Santa Fe New Mexican

Four-day workweek? Don't be hasty, Bill

It's a bit like the bad old days of the mid-1970s, when Richard Nixon presided over the oil industry's cruel fraud on the American people, imposing a 55-mph speed limit and other thou-shalt-nots as conservation reminders to hoi polloi:

This summer, our politicians are falling all over themselves trying to look as if they're doing something about Big Oil's latest gambit — no, not contrived shortages and long lines at the pump, at least not yet, but amid outrageous profits, soaring motor-fuel costs crippling business, consumers and governments.

New Mexico's Gov. Bill Richardson, hot on the heels of Utah counterpart Jon Huntsman, is thinking of putting huge numbers of state employees on a four-day workweek. Still others may be allowed to telecommute from home via computer.

The idea, he says, is to "help alleviate the strain of high gas prices on state employees and taxpayers while ensuring that the public's access to state government remains our top priority." The italics are ours — on words New Mexicans should hold him to.

Here and in many parts of the country, the public is being treated to a re-run of the hippie era, when the notion of a week's work for a week's pay was roundly ridiculed.

Bolstering the proposals of 10-hour days and four-day weeks was a certain amount of specious reasoning: Since the first and last hour of the day tend to be goof-off time, according to studies, there'd be only eight, not 10, hours a week frittered away. This as opposed to more conscientious employees?

Fuel-cost savings were advanced then, as now, along with fewer emissions and less exposure to them, less road maintenance, fewer accidents, greater sanity, lower child-care costs and more time with family.

Not to mention what both the public and private sector would like: higher productivity.

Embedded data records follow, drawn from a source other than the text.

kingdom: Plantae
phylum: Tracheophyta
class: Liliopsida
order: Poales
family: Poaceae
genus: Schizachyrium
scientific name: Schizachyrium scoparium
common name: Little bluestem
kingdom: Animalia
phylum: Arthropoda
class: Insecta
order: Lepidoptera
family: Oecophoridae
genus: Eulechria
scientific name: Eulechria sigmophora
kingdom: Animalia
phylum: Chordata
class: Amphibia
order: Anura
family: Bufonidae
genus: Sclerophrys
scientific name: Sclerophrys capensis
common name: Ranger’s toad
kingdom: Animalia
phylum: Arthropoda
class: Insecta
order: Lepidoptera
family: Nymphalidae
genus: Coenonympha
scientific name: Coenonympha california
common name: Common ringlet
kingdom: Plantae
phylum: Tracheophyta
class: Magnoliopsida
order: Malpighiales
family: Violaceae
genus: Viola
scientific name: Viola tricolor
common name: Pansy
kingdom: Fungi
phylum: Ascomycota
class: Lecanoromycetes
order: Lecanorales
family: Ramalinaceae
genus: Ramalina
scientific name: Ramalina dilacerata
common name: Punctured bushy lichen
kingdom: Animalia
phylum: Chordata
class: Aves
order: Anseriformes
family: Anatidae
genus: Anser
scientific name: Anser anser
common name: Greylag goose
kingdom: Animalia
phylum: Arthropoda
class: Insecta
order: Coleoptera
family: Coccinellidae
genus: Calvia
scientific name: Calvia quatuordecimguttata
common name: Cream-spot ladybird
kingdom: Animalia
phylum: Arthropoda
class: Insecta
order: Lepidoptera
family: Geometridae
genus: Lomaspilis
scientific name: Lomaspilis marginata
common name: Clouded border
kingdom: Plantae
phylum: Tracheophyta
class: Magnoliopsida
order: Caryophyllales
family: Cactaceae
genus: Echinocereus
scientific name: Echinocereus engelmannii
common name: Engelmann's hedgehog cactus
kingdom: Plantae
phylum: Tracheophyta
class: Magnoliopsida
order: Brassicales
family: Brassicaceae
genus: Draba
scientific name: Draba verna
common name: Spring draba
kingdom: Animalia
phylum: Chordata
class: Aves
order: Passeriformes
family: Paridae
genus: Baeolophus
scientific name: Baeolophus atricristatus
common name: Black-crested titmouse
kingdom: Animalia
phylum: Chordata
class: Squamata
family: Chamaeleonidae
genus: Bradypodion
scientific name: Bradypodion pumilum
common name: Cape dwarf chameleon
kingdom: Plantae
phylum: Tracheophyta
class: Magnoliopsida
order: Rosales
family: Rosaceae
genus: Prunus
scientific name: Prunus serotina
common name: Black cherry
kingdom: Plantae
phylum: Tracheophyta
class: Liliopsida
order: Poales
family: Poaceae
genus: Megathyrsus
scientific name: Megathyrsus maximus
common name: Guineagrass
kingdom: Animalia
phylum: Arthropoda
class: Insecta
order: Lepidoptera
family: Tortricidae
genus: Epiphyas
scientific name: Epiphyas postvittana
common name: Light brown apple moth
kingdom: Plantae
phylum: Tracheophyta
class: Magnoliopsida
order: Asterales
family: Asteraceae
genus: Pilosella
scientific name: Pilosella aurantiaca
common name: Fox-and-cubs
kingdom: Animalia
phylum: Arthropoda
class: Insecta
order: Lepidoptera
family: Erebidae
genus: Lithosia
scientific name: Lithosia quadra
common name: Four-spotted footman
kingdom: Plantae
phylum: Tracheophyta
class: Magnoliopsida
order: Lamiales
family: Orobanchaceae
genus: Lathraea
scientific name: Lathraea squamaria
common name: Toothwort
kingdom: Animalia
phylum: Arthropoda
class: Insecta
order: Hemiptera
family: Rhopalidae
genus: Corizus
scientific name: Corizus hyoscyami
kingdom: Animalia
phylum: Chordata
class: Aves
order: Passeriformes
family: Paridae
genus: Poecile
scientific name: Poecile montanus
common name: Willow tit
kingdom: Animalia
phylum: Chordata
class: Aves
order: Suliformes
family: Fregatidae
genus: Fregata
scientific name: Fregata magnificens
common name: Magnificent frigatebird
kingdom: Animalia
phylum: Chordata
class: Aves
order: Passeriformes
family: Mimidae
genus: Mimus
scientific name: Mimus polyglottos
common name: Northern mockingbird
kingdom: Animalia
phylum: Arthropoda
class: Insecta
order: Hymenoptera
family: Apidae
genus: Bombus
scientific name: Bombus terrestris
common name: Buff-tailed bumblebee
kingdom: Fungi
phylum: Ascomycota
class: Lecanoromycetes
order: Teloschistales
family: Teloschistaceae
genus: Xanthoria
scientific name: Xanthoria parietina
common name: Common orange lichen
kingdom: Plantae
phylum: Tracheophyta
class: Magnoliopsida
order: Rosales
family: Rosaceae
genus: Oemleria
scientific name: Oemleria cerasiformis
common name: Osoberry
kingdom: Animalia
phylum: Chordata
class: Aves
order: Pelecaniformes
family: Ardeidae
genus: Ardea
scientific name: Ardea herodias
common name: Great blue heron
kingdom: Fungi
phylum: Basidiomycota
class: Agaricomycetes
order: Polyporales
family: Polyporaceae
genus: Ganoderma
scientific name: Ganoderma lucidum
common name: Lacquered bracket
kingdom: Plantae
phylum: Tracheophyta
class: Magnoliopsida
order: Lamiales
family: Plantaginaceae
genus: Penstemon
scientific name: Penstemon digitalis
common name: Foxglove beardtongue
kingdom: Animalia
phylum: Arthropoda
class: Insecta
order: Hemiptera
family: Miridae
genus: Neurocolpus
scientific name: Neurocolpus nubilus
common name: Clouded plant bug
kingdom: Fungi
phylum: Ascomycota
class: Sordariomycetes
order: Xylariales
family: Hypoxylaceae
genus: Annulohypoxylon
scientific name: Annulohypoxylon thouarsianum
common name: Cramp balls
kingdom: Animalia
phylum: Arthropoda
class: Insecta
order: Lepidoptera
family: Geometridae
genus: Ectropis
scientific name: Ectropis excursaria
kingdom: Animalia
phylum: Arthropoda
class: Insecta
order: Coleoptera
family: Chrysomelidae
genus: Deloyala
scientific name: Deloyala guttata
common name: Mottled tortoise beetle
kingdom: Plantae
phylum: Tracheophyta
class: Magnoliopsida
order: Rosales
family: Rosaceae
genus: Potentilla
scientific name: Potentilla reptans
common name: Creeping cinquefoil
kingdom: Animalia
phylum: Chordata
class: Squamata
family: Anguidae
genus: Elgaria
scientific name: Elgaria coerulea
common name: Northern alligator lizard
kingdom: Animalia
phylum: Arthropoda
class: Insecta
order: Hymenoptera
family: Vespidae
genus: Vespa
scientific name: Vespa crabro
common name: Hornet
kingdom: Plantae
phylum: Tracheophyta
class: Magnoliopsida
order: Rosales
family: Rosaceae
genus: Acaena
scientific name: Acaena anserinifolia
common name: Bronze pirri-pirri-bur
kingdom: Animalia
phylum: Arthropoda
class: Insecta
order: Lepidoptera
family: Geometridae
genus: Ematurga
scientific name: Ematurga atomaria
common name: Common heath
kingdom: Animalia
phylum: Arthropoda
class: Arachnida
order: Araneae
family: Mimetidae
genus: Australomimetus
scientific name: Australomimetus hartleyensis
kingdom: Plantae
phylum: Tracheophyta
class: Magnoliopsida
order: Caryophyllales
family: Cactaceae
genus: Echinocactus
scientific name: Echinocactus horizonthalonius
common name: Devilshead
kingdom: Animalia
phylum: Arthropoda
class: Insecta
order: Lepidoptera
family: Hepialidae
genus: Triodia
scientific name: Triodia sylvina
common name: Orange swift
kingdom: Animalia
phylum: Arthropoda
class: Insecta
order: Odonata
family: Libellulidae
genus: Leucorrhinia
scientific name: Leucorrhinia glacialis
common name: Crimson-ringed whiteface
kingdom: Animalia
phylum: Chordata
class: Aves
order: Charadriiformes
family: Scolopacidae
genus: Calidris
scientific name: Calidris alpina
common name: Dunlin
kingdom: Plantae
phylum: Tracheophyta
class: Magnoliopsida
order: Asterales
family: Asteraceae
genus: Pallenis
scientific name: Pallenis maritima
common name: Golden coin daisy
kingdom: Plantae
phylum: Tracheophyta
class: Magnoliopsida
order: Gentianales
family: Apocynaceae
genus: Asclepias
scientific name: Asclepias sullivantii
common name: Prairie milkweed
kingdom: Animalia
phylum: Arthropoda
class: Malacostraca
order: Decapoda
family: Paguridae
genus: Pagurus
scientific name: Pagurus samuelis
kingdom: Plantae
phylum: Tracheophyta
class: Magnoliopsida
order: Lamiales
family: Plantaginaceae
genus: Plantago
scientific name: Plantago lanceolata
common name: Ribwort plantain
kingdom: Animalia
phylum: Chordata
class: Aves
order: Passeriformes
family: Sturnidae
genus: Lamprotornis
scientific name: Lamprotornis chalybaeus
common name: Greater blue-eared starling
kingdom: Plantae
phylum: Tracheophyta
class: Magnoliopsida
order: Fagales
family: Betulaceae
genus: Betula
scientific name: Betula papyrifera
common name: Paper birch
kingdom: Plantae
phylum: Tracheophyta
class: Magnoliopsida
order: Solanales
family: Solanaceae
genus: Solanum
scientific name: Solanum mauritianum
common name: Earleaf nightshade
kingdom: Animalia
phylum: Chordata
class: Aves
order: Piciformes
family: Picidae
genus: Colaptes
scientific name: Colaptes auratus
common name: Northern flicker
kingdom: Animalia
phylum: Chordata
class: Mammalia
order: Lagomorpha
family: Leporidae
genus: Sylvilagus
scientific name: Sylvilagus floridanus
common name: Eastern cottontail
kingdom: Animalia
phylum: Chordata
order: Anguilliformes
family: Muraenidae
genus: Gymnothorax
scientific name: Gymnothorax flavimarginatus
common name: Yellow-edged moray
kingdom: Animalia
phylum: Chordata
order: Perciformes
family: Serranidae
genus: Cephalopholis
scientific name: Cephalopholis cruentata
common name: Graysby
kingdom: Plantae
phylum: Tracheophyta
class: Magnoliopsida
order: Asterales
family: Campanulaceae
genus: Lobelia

Really? Some workers will find 10-hour days a drag — which might be reflected in their daily output. Others might thrive on a schedule giving them long weekends. The jury will be out, at any rate — while taxpayers wonder who'll be around to serve them.

At Los Alamos National Laboratory, there's a two-part system at work, allowing every other Friday off — yet boosts productivity, while covering bases.

The state's Economic Development Department will start a pilot project next month. Will it mean 7 a.m.-6 p.m. shifts — or will some managerial types tell workers to get their old 40-hour work done in 32? Incentive might lie in such a proposal — but so do questions about too many employees, and tax-supported salaries, in the first place. We trust that department employees will be examples of diligence during the trial period.

As for telecommuting, it must be approached with great caution, by management and workers alike: What kind of Big Brother surveillance will it take to make sure someone's actually at work 40 or more hours a week?

It's been 70 years since our nation went to the 40-hour week. Other countries have long made do with fewer work hours — just as they've promoted mass transit and other fuel-cost efficiencies. In many ways, we're the big and backward sibling of the industrial world; thus the revolutionary nature of gas-price prompted shifts in conservative Utah, and the ones our less-conservative governor is introducing.

Taxpayers should take comfort in his cautious approach — and help him keep an eye on its results.